This sorta work is chips away bread and butter, they could do that no problem. Would be a decent finish and wouldn't take long as its a pretty simple blow in job. Finish wont be as durable as OEM paint but then most stuff isn't.

Have a phone round bodyshops and ask for quotes. The rear bumper on a TT is pretty simple and should cost anywhere from 150-250 at a bodyshop to sort with a full respray. Price varies on location usually. But I would be looking to pay around the £200 mark for a rear bumper. If its much more than that I would ask why


----------



## Templar (Mar 9, 2012)

Yep..a couple of hundred quid would get you a good bumper off respray job. Better than a blow in in my opinion as the colour match would be better and wouldn't need to blend the paint into you quarter panel to hide the slight mismatch.

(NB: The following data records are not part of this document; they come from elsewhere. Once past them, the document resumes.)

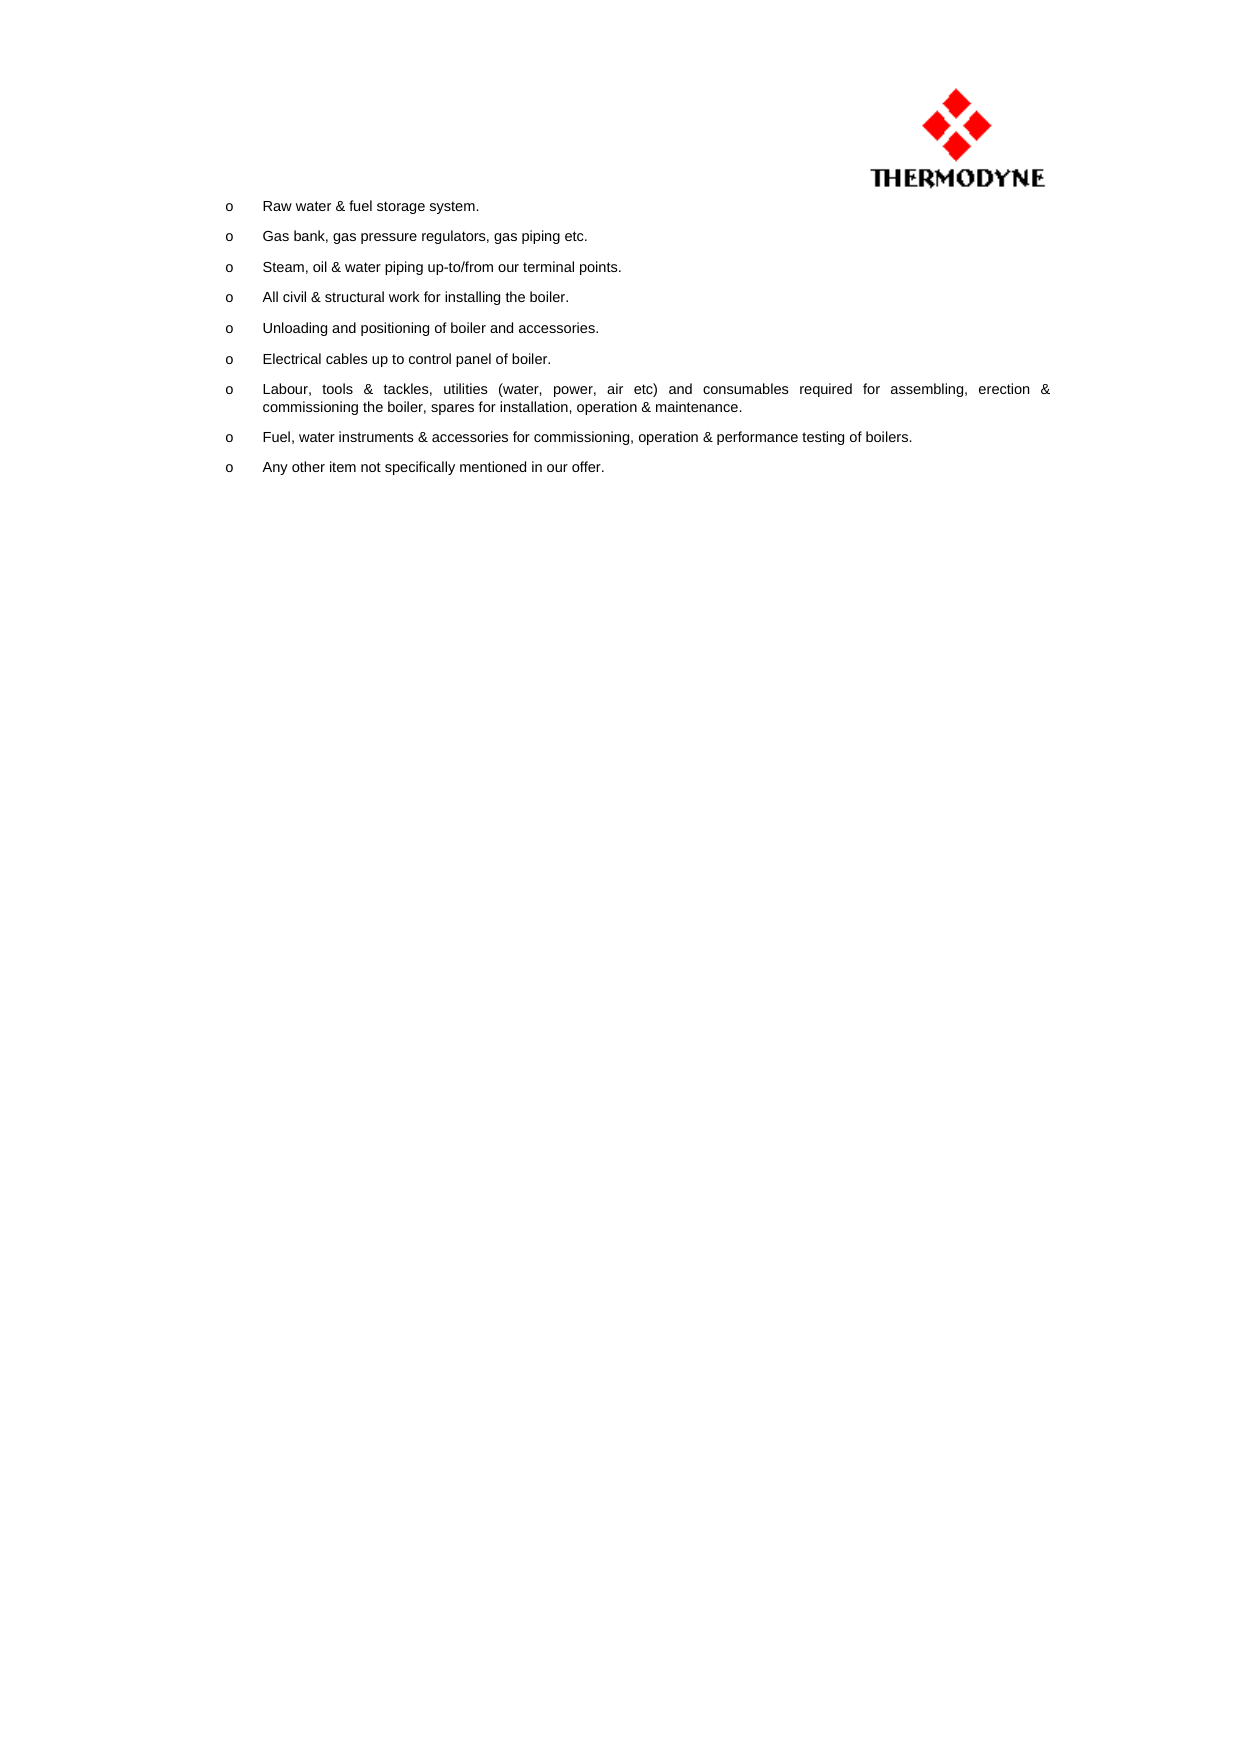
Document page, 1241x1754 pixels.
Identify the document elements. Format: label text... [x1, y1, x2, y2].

list Unloading and positioning of boiler and accessories. [225, 320, 1053, 338]
list Steam, oil & water piping up-to/from our terminal points. [225, 258, 1053, 277]
list Gas bank, gas pressure regulators, gas piping etc. [225, 228, 1053, 246]
list Electrical cables up to control panel of boiler. [225, 350, 1053, 368]
list All civil & structural work for installing the boiler. [225, 289, 1053, 307]
picture [866, 73, 1053, 198]
list Any other item not specifically mentioned in our offer. [225, 459, 1053, 477]
list Fuel, water instruments & accessories for commissioning, operation & performance testing of boilers. [225, 428, 1053, 446]
list Raw water & fuel storage system. [225, 197, 1053, 215]
list Labour, tools & tackles, utilities (water, power, air etc) and consumables required for assembling, erection & commissioning the boiler, spares for installation, operation & maintenance. [225, 381, 1053, 416]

Let us know how you get on


----------



## simno44 (Aug 25, 2012)

I will guys thank you all very much for the advice. I shall also give chips away a an email with the damage and see what they have to say.


----------



## the minty1 (Mar 27, 2011)

In the meantime to stop it getting worse, get some clear lacquer and and cocktail stick and apply at the edge of the peeling lacquer. Take your time obviously. It seeps into the slight gap and seals it. Not ideal but should stop the peeling till you get it looked at.


----------



## simno44 (Aug 25, 2012)

the minty1 said:


> In the meantime to stop it getting worse, get some clear lacquer and and cocktail stick and apply at the edge of the peeling lacquer. Take your time obviously. It seeps into the slight gap and seals it. Not ideal but should stop the peeling till you get it looked at.


That's not a bad idea. 
Thank you kindly .


----------